Velha não, vintage se faz favor!
Será que a loucura da moda vintage é um sinal de que envelhecer (e tudo o que isso implica para uma mulher) pode finalmente ser visto como algo belo e autêntico em vez de algo a esconder?
Quando dei por ele pela primeira vez não quis acreditar. Tão evidente. Tão torcido, texturizado e impossível de ignorar. Quereria isso dizer que de onde este saíra viriam mais? Cabelos brancos, sim.
Se seguisse as pisadas da minha mãe, tia e de todas as mulheres que conheço, teria que começar a pintar o cabelo. Para disfarçar que estou a envelhecer, entenda-se. Porque não fica bem mostrar, apesar de toda a gente já saber. Como se a passagem dos anos fosse motivo de vergonha. Temos que ser jovens eternamente. Mas não na prática, porque deve ser uma chatice viver para sempre. O objetivo é mesmo só aparentar que os anos são uma coisa que só aumenta teoricamente, porque uma mulher bonita não inclui marcas da passagem do tempo.
O mesmo não se pode dizer de uma carteira ou de um sobretudo bonito. Peças com 30 e 40 anos, ditas vintage, são hoje celebradas como se a idade fosse um troféu. Gostamos da sua autenticidade. A minha mãe tem vestidos no seu armário com mais de 30 anos - motivos de grande orgulho, símbolos de um tempo que já passou. Mesmo com todas as imperfeições que ele - o tempo - não pode perdoar. Fios puxados, um buraquinho de traça aqui e ali, uma ligeira descoloração, um tecido roçado… detalhes que atestam originalidade. Que contam histórias. E nós humanos gostamos de histórias porque é através delas que nos conectamos.
Então porque é que um cabelo branco ou uma ruga são sinais do tempo que nos recusamos a valorizar? Dos quais fugimos como o diabo da cruz. Que em vez de serem motivo de orgulho - a prova de que efetivamente os anos passam por nós e com eles vêm mais histórias para contar - são pequenas mochilas pesadas que carregamos sem vontade?
Segundo o artigo How Gen Z Made Vintage Fashion the Ultimate Status Symbol do famoso site Byrdie, ‘histórias’ são um dos motivos pelos quais o vintage vai de vento em popa. “Até a própria ideia de que uma peça teve uma história antes de a encontrares pode ter um valor sentimental significativo.

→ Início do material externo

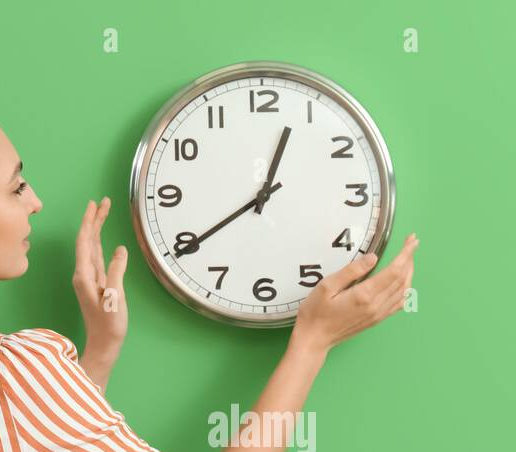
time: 12:39
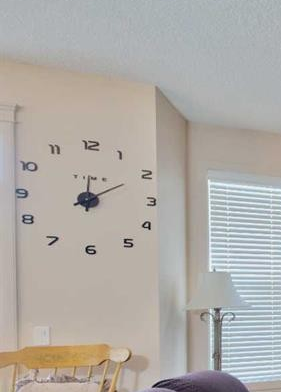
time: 12:10
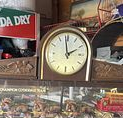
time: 1:58
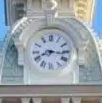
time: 8:16
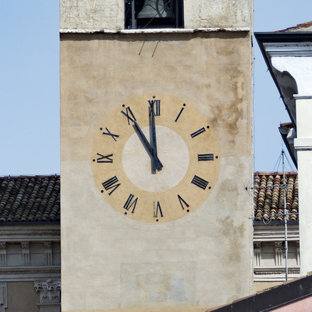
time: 10:59
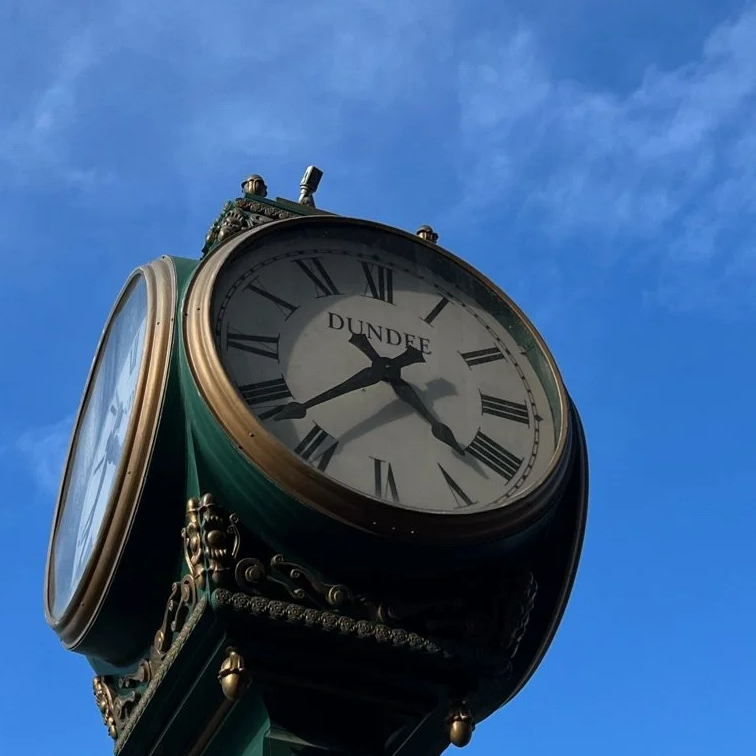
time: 10:37
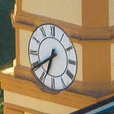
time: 6:39
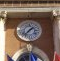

Sair de casa com uns sapatos dos anos 90, elegantes e bem conservados, é uma oportunidade para te visualizares como uma extensão de quem os usou originalmente - o que alimenta a nostalgia romântica que tanto nos cativa a todos", pode ler-se.
As chamadas peças de arquivo, pertencentes a coleções com mais de 10 anos, têm estado por todo o lado nas passadeiras vermelhas dos últimos anos, com escolhas recuperadas de desfiles de criadores como Mugler, Yves Saint Laurent e Gucci a tornarem-se um acontecimento frequente em galas de entrega de prémios, estreias de cinema e não só. A atriz Zendaya encantou na red carpet da Met Gala 2024 - primeiro com um modelo escultural azul da coleção Dior Spring Summer '99 e, mais tarde, com um toucado floral da coleção Alexander McQueen Spring Summer '06. E não foi a única. Nessa noite, Emma Chamberlain, Kendall Jenner e Nicole Kidman também fizeram o 'antigo tornar-se novo'. O vintage tem valor além da estética. Tem implicações culturais e psicológicas. Confronta-nos com a história e é emocionalmente estimulante. É quase como tangibilizar uma narrativa de poder e provocação - o exato oposto do mainstream.
Curiosamente a força que o vintage tem hoje em dia nem está bem na ideia de copiar o passado e mais na de sobressair no presente. Numa altura em que a inteligência artificial invadiu até a Vinted (um horror) e o mundo está cada vez mais padronizado, a imperfeição que só o tempo pode trazer, simboliza identidade. Queremos textura, queremos erros, queremos alma, queremos sinais de que vida passou ali. Se imaginamos com entusiasmo quantas vidas terá aquele lindo vestido vintage vivido quando olhamos para um fio puxado, talvez possamos usar o mesmo raciocínio para uma ruga ou cabelo branco. Quantas vidas terá esta linda mulher vivido. Tantas e fantásticas quanto os seus cabelos brancos.
Não sei se eu própria estou numa de parar de pintar o cabelo e passar a encarar as minhas brancas como repertório (chique) mas lá que é uma ideia sedutora é. Se a roupa tem licença poética para parecer velha, talvez nós mulheres também tenhamos.